La vera novità del turismo del nuovo millennio, scrive Roberto Calasso in L'innominabile attuale (Adelphi, 189 pagine, 20 euro), è il volunteer travel, il turismo a fin di bene. Appartiene a quella categoria definibile come "bigotteria planetaria", propria di un mondo secolare che "ignora la grazia, ma continua a sentire un acuto bisogno di salvarsi".

Benvenuti nell'epoca della bigotteria planetaria

L a vera novità del turismo del nuovo millennio, scrive Roberto Calasso in L'innominabile attuale (Adelphi, 189 pagine, 20 euro), è il volunteer travel, il turismo a fin di bene. Appartiene a quella categoria definibile come «bigotteria planetaria», propria di un mondo secolare che «ignora la grazia, ma continua a sentire un acuto bisogno di salvarsi». Il suo paradosso consiste in un turismo che si vergogna d'esser tale e si camuffa in qualcosa di altro, più significativo, in quanto dotato di una mission, estraneo al puro svago, a quella che in altre epoche si sarebbe chiamata «un'ombra fuggitiva di piacere». È, se si vuole, il portato finale del secolarismo umanista dove la fedeltà nel trascendente è stata sostituita con la fede nell'umanità, qualsiasi cosa questa parola voglia significare. Suoi corollari sono l'informazione al posto della conoscenza, la cosiddetta «disponibilità informatica» grazie alla quale «la mitomania è entrata a far parte del buon senso», la tecnologia che si sostituisce alla coscienza.

All'indomani della Seconda guerra mondiale, Auden scrisse un poemetto intitolato L'età dell'ansia, ma, nota Calasso, al giorno d'oggi non è l'ansia a prevalere, ma l'inconsistenza, «un'inconsistenza assassina» propria di un nuovo millennio «informale, grezzo e sempre più potente». Non trova altro termine per definirla che quello scelto come titolo del libro, «l'innominabile attuale», appunto, e per certi versi è il residuo passivo e/o la sistematizzazione di quanto fra il 1933 e il 1945 avvenne nel mondo, ovvero «un tentativo di autoannientamento parzialmente riuscito». La seconda parte del libro racconta proprio questo, un regesto intellettuale affidato alla parola scritta di Roth e di Mann, di Céline e di Brasillach, di Benjamin e di Koestler, di Jünger e di Gide e dal quale emana «un'aria di famiglia, qualcosa di ipnotico. Fu il picco del bianco e nero, nel cinema e nella vita».

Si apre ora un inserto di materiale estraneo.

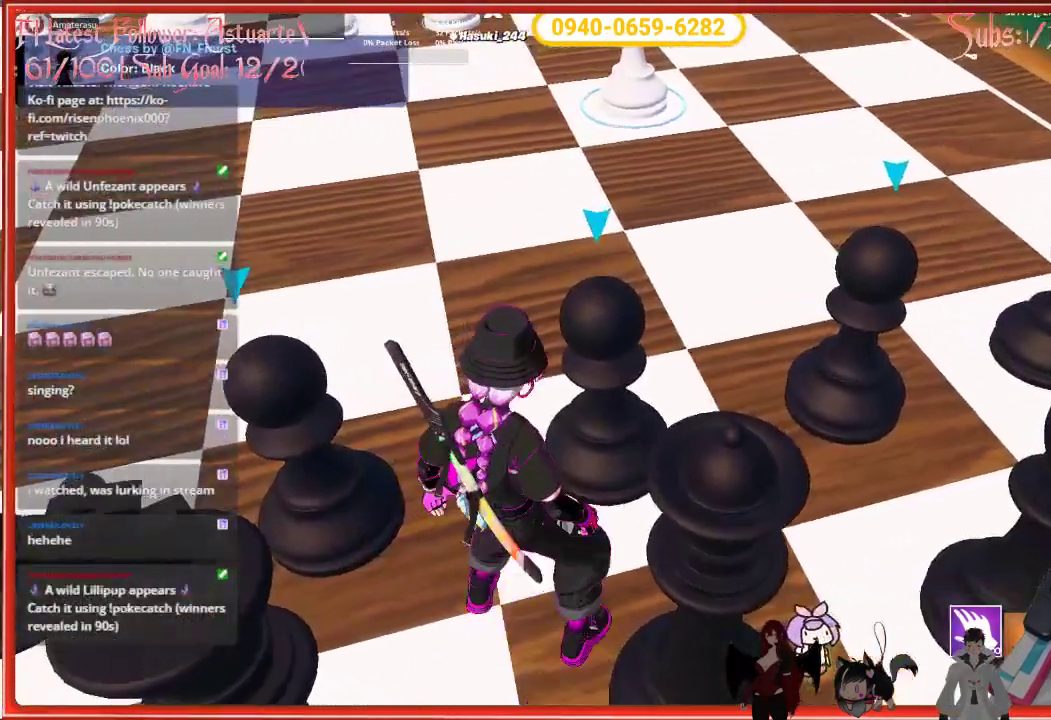
{"buttons": [], "left_stick": "up-left", "right_stick": "center", "events": [[133, "left_stick", "up-left"]]}
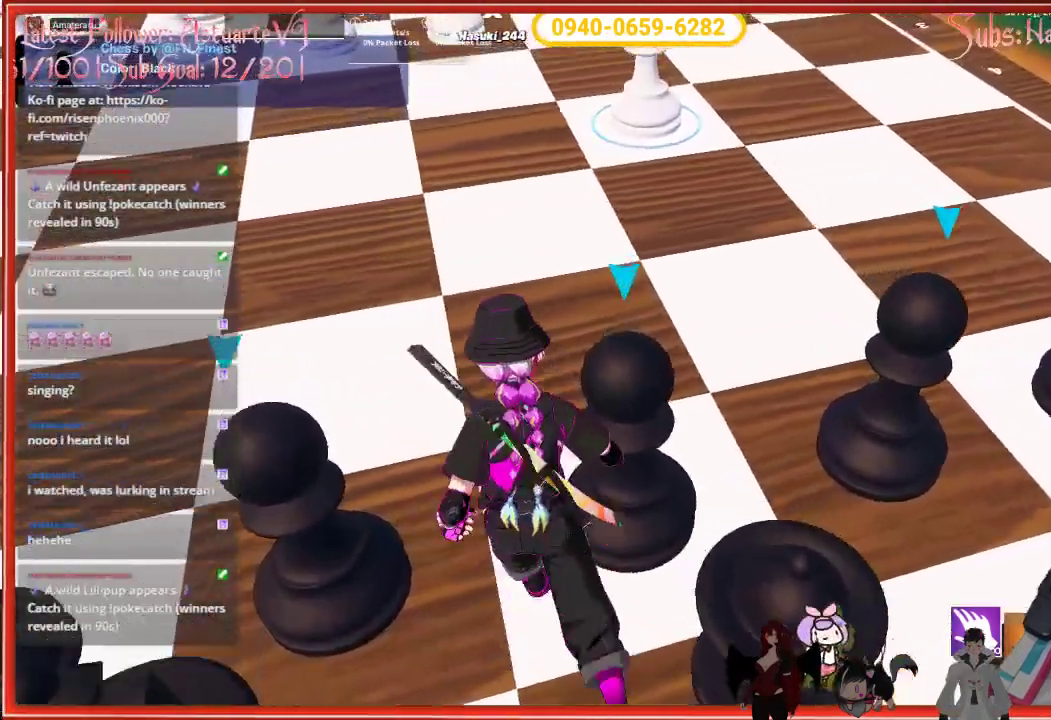
{"buttons": [], "left_stick": "left", "right_stick": "right", "events": [[350, "left_stick", "left"], [367, "right_stick", "right"]]}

Nel corso del Novecento, osserva ancora Calasso, «si è cristallizzato un processo di enorme portata, che ha investito tutto ciò che passa sotto il nome di religioso. È come se l'immaginazione si fosse amputata dopo millenni della sua capacità di guardare oltre la società alla ricerca di qualcosa che dia significato a ciò che accade all'interno della società. Passo audacissimo, che implica un formidabile alleggerimento psichico. Produrre o comunque favorire - quell'alleggerimento è una caratteristica decisiva della democrazia», anche se quest'ultima non è «un pensiero specifico, ma un insieme di procedure». Ciò che Calasso non coglie è che quella cristallizzazione è invece proprio un portato delle idee democratiche, nel passaggio dalla società classica, astorica, a quella moderna, tecnologico-industriale. È l'Illuminismo, nella sua duplice filiazione dell'individualismo liberale e del marxismo, a fare da battistrada a un senso della storia come fine ultimo, in cui l'uomo è un soggetto subordinato; alla ragione come bussola dell'agire; all'economia come valore; all'accettazione delle leggi del divenire come dato di fatto; a una concezione materialistica della vita come etica comportamentale. L'ingresso delle masse, la loro irreggimentazione e modernizzazione, fa il resto e lo fa in una società dove essendo venuti meno i corpi intermedi da un lato, la loro funzione di ammortizzatore del potere assoluto dall'altro, si rende necessaria una nuova articolazione in cui l'atomizzazione provocata dalla dissoluzione delle antiche regole venga ricomposta in un nuovo insieme.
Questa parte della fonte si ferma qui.